Задания -
(a) Ответьте по отрывку с отзывами о повести «Господин Прохарчин»:
(i) Что нашлось в тюфяке героя повести после его смерти?
(ii) Какой персонаж гоголевской «Шинели» назван родоначальником многого множества микроскопических личностей?
(iii) Как называется статья Николая Добролюбова, приведённая в отрывке?
(b) Воспроизведите без изменений часть отрывка с отзывами о повести «Господин Прохарчин», начиная со слов «1. 1 2 3 4 5» и заканчивая словами «1972. — С. 502-6.».

Отрывок из текста -
┄┄┄┄┄┄

Нам кажется, что до автора дошли жалобы на растянутость его произведений и что он готов в угоду читателей жертвовать слишком многим в пользу драгоценной краткости, которой масштаб, впрочем, едва ли кем-нибудь определён положительно. По крайней мере не знаем, чем иным объяснить неясность идеи рассказа, вследствие которой каждый понимал и имел право понимать его по-своему, как не тем, что автор удержался от полного её развития из опасения новых обвинений в растянутости. Никто не хотел даже остановить внимания на настоящей (по нашему мнению) идее повести, потому что ей посвящено слишком мало труда. Слушая различные толки, <…> мы сначала удивлялись, почему никто не принимает в соображение того обстоятельства, что по смерти героя этой повести в тюфяке его нашёлся запрятанный капитал; а потом стали извинять это самоволие ценителей собственным промахом г. Достоевского. Мы уверены, что он хотел изобразить страшный исход силы господина Прохарчина в скопидомство, образовавшееся в нём вследствие мысли о необеспеченности; но в таком случае надо было яркими красками обрисовать его силу во всё продолжение рассказа. Если б на выпуклое изображение этой личности употреблена была хоть третья часть труда, с которым обработан Голядкин, — развязка повести не могла бы никоим образом ускользнуть от внимания читателей, и не было бы споров об идее её. Не можем не пожелать, чтобы г. Достоевский более доверялся силам своего таланта, чем каким бы то ни было посторонним соображениям.[6][1]

  Валериан Майков, «Нечто о русской литературе в 1846 году», декабрь
  •  

Акакий Акакиевич гоголевской «Шинели» сделался родоначальником многого множества микроскопических личностей: микроскопические печали и радости, мелочные страдания, давно уже вошедшие в обыкновение у повествователей, под пером г. Достоевского <…> доведены до крайнего предела. <…> мелочная личность поражена тем, что существование её не обеспечено, и вследствие этой чрез меру развившейся заботливости утрачивает человечность — таков Прохарчин.[1]

  Аполлон Григорьев, «Обозрение журналов за апрель», 30 мая 1847
  •  

… господин Прохарчин сделался истинным вольнодумцем: не только в прочность места, но даже в прочность собственного смирения перестал верить. Точно будто вызвать на бой кого-то хочет: «Да что, дескать, вечно, что ли, я пресмыкаться-то буду?» <…>
Болезненное чувство господина Прохарчина, что вот он сегодня нужен, завтра нужен, а послезавтра может и ненужным сделаться, как и вся его канцелярия, — одно это чувство объясняет нам достаточную долю той покорности и кротости, с которою он переносит все обиды и все тяготы своей жизни.[7][1]

  Николай Добролюбов, «Забитые люди», 1861

Примечания править

  1. 1 2 3 4 5 6 7 8 9 10 11 12 13 14 Г. М. Фридлендер. Примечания // Ф. М. Достоевский. Полное собрание сочинений в 30 т. Т. 1. — Л.: Наука, 1972. — С. 502-6.

┄┄┄┄┄┄

Записи набора данных -
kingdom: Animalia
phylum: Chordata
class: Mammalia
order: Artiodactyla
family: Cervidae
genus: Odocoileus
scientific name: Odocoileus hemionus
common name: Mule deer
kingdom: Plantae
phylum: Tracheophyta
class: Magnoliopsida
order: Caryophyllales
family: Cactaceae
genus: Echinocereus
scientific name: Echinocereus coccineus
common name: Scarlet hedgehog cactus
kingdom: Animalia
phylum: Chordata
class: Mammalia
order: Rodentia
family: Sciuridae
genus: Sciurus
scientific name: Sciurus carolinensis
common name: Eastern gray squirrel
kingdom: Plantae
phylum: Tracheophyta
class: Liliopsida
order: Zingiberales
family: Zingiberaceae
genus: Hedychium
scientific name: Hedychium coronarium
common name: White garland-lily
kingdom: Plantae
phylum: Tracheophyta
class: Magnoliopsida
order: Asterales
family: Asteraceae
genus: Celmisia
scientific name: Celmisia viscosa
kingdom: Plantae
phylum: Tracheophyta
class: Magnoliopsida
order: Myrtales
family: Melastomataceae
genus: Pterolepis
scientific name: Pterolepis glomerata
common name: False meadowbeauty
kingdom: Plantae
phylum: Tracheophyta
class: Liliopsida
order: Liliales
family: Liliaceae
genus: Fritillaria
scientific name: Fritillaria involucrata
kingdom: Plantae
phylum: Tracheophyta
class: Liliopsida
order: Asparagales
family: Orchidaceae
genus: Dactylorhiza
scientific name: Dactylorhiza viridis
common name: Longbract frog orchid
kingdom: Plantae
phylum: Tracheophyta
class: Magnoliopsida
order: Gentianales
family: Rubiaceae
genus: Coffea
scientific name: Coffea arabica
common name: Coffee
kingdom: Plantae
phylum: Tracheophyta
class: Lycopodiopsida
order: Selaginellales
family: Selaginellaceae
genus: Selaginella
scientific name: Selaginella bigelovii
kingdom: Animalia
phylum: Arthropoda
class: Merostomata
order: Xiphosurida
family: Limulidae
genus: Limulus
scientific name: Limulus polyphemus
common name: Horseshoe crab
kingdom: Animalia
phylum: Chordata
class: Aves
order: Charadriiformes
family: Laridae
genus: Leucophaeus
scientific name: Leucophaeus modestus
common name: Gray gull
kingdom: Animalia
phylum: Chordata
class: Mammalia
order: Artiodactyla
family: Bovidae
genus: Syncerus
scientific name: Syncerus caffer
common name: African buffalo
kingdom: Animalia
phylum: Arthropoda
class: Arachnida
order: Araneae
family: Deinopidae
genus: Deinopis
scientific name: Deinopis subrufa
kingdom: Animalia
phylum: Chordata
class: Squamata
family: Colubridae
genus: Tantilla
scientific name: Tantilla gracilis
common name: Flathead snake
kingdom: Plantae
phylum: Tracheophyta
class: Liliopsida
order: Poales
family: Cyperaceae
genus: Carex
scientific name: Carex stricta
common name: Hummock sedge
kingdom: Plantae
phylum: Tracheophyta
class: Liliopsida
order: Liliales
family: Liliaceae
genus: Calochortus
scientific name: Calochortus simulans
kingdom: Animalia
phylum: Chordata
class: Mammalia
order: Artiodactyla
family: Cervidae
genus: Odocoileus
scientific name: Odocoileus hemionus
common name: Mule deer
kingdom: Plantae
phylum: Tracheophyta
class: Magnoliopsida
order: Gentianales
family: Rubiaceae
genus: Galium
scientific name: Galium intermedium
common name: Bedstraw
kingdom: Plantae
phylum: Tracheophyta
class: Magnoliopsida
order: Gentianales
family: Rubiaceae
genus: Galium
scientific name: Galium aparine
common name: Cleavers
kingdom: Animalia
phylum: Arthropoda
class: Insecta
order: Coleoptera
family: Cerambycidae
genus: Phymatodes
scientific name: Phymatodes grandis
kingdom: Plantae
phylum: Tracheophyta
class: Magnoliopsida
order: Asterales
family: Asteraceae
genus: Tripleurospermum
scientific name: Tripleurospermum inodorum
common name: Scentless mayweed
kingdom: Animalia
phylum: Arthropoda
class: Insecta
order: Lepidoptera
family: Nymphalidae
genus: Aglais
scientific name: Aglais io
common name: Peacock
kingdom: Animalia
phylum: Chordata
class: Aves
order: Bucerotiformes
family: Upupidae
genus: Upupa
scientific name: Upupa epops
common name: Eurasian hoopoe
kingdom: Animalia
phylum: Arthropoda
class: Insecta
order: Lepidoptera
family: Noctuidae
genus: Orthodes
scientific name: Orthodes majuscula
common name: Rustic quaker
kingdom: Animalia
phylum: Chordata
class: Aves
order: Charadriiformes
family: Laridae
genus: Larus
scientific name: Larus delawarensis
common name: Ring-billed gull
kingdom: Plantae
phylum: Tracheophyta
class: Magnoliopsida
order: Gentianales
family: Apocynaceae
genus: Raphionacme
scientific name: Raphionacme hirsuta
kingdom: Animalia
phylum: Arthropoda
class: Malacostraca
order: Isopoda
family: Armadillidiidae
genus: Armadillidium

┄┄┄┄┄┄

Ответы к заданиям -
(a)
(i) Запрятанный капитал.
(ii) Акакий Акакиевич.
(iii) «Забитые люди».

(b)
1. 1 2 3 4 5 6 7 8 9 10 11 12 13 14 Г. М. Фридлендер. Примечания // Ф. М. Достоевский. Полное собрание сочинений в 30 т. Т. 1. — Л.: Наука, 1972. — С. 502-6.